There were no winners in this whole saga. The movie takes place in Tokyo so of course asian men are going to be the bad guys. So Netflix endured negative press for nothing. The press didn't actually change anything about the film, it obviously pissed off enough people that it caused them to start looking for the tweet author to harass her and finally she deleted her tweet. Who were the winners? The site owners making the money I guess. The whole thing really shows how much of a joke online media is. When regular establishment press is not that good either, what are people to do?


It’s hard to read your comment, and the zeitgeist, and then conclude a nonviolent end is the most likely outcome.

These aren’t ideas that can be peacefully mediated.


There might be a huge wave of people just ignoring online news and deleting social media(ie. disconnecting). That could very well be the end state for many people. In the above example, if the tweet authors had restricted their account visibility to people only they know, then possibly the articles would never have been written. If enough people get burned out they might just walk away.

Ironically the white female actress who plays the assassin in the film: Mary Elizabeth Winstead was herself a victim of massive online targeting and harassment.

She had already once deleted her public accounts in protest after the famous iCloud hacks in the early 10s because people were ogling her private nude photos and then harassing her about it after she scolded "the internet". She came back a few years later only to delete everything all over again in 2017 when she got non stop barrage after she went through a bad divorce. Its tough for actors who are in the business of selling themselves to just walk away from all public social media.

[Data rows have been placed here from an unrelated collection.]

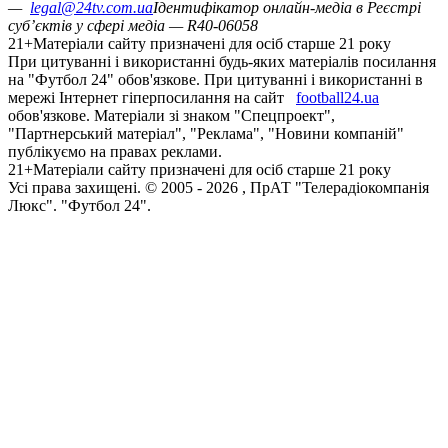
—
legal@24tv.com.ua
Ідентифікатор онлайн-медіа в Реєстрі
суб’єктів у сфері медіа — R40-06058
21+
Матеріали сайту призначені для осіб старше 21 року
При цитуванні і використанні будь-яких матеріалів посилання
на "Футбол 24" обов'язкове. При цитуванні і використанні в
мережі Інтернет гіперпосилання на сайт
football24.ua
обов'язкове. Матеріали зі знаком "Спецпроект",
"Партнерський матеріал", "Реклама", "Новини компаній"
публікуємо на правах реклами.
21+
Матеріали сайту призначені для осіб старше 21 року
Усi права захищенi. © 2005 -
2026
, ПрАТ "Телерадіокомпанія
Люкс". "Футбол 24".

I think people who weren't into tech and who came of age before the internet became mainstream might be the first people to disconnect from this social media nonsense. She was early 80s and homeschooled to focus all her waking moments on becoming an actress. Gen-Z/Alpha might never disconnect. Have they ever known anything different? It will be interesting to see what happens.


Except, one person telling someone else "I don't like <thing>" and other people responding with "Hey yeah I don't like <thing> too!" is literally how it has worked forever, even before computers. Newspapers have been running "<THING> BAD" or "<THING> GOOD" headlines with no or weak backing for literal centuries.

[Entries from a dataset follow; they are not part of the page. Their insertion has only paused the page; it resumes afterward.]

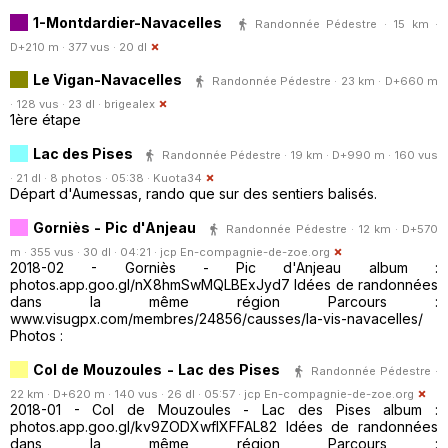
1-Montdardier-Navacelles
Randonnée Pédestre · 15 km ·
D+210 m · 377 vus · 20 dl
Le Vigan-Navacelles
Randonnée Pédestre · 23 km · D+660 m
· 128 vus · 23 dl ·
brigealex
1ère étape
Lac des Pises
Randonnée Pédestre · 19 km · D+990 m · 160 vus
· 21 dl · 8 photos · 05:38 ·
Kuota34
Départ d'Aumessas, rando que sur des sentiers balisés.
Gorniès - Pic d'Anjeau
Randonnée Pédestre · 12 km · D+570
m · 355 vus · 30 dl · 04:21 ·
jcp En-compagnie-de-zoe.org
2018-02 - Gorniès - Pic d'Anjeau album :
photos.app.goo.gl/nX8hmSwMQLBExJyd7 Idées de randonnées
dans la même région Parcours :
www.visugpx.com/membres/24856/causses/la-vis-navacelles/
Photos :
Col de Mouzoules - Lac des Pises
Randonnée Pédestre ·
22 km · D+620 m · 140 vus · 26 dl · 05:57 ·
jcp En-compagnie-de-zoe.org
2018-01 - Col de Mouzoules - Lac des Pises album :
photos.app.goo.gl/kv9ZODXwfIXFFAL82 Idées de randonnées
dans la même région Parcours :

What about twitter makes this situation special?


I saw a reddit post today that "Disney fans are furious that Avatar was temporarily pulled from Disney Store" and the top 500 comments were like "No one is furious".

Here, I'll give it a go: "Environmentalists are furious that Bill Gates kills mosquitos"


I did a quick Twitter search, and unfortunately your story isn't supported by any tweets I can find. Good news: you get to write a story about conspiracy theories about Gates and mosquitoes instead though! https://twitter.com/lorijean333/status/1561224522166067201?s...


> and unfortunately your story isn't supported by any tweets I can find

If there's no evidence for my claim it must be evidence of censorship, because certainly I can't be wrong.


It annoys me to see this. Quoting tweets is the laziest form of journalism. But to be fair to journalists, finding a couple of real world people and quoting their opinions as if they are representative of the larger public isn’t any more rigorous.

And it’s possible to cherry-pick people to push any narrative you want. Like the NYT talking about how GenZ is very pro-life, quoting several pro-life youngsters. Meanwhile buried somewhere in that long article is the lede - only 20% of GenZ is pro-life.


Ironically, social media has played a big role in the rise of cheap clickbait journalism.


I'm involved in a community advocacy organisation that uses Twitter, Facebook and Instagram for public engagement.

Facebook is a great platform for actually getting normal people to see our content and invite them along to our meetings and such. Twitter, on the other hand, has a far more niche audience - but I know for a fact that the niche audience includes several state legislators who follow us and interact with our tweets, and we've gotten several press stories via contacts we've made with journalists over Twitter.

If you've got a message to get out there, it's a highly strategic platform.